Characterization of deformation microstructure and fractured surface of plastic shearing of copper bar

The deformation microstructure, the equivalent strain and the micro-hardness beneath the sheared surface produced by plastic shearing of copper bar under axial compressive loads are examined, and the sheared surfaces are imaged by scanning electron microscope. Three regions with different microstructure features caused by plastic deformation are observed below the sheared surface. The outer surface layer with depth of about 200 μm endures severely plastic shear deformation during shearing, in the outer surface layer of about 60 μm finely equiaxed grains nearly random oriented could be postulated and 50% increase of the micro-hardness is detected. In the second region alignment, elongation and fragmentation of grains, densely packed and nearly parallel to the shearing direction, are shown. In the inner region, grains are observed to be elongated and bent shapely along the shearing direction. The equivalent strain decreases rapidly with increase of the distance to the sheared surface.

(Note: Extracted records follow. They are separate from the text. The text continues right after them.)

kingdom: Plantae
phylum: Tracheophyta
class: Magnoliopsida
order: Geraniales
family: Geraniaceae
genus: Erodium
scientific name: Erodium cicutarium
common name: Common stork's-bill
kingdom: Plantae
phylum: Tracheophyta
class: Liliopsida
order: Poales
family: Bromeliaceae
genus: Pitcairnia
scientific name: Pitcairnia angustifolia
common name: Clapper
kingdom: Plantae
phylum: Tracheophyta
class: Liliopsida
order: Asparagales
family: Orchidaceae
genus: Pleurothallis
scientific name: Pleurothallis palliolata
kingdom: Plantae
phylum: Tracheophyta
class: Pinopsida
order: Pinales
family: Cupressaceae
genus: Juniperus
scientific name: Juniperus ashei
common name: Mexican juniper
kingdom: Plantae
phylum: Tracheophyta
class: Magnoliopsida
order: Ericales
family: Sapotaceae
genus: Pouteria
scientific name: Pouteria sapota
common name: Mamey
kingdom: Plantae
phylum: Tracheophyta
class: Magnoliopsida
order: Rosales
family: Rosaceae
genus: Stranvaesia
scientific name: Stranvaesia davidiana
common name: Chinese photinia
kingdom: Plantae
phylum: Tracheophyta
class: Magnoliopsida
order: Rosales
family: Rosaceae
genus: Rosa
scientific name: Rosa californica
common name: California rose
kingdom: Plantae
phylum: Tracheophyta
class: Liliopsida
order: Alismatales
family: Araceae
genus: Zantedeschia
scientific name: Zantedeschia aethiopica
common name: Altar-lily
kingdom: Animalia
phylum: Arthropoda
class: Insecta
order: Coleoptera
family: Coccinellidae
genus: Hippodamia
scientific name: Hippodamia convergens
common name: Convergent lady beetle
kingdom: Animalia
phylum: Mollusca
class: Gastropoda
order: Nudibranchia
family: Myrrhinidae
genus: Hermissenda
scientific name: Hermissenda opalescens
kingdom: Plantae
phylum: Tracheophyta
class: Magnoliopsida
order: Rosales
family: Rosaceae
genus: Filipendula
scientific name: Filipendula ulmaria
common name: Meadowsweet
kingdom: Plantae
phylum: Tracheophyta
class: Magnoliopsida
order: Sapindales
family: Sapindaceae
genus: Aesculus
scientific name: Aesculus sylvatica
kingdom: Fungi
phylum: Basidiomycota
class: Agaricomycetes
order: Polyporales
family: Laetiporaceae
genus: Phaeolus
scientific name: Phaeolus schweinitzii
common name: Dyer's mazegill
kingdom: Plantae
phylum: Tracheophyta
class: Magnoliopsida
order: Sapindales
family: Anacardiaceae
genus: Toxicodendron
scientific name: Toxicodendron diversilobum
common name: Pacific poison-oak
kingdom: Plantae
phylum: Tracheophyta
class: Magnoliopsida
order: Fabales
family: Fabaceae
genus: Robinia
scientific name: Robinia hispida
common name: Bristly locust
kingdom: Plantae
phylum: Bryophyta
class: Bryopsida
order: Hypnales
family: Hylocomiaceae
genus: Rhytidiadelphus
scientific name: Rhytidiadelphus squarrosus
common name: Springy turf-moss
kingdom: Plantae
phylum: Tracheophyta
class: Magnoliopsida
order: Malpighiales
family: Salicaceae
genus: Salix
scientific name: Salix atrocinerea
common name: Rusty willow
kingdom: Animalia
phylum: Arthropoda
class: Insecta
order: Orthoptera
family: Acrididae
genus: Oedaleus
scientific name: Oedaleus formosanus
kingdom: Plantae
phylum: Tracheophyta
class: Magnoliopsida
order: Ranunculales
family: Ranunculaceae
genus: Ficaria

A macro-fracture zone, which takes the shape of crescent, is formed in the sheared surface. Failures originate firstly at two intersectional points of the moving blade and the fixed blade in the bar during the shearing process. The area ratio of the fracture zone decreases with increase of the applied axial compressive loads. Lots of highly developed ellipsoidal micro-voids along shearing direction, formed by mechanism of nucleation of the micro-voids, and then growth and coalescence under shear stress and shear strain, are shown in the fractured zone.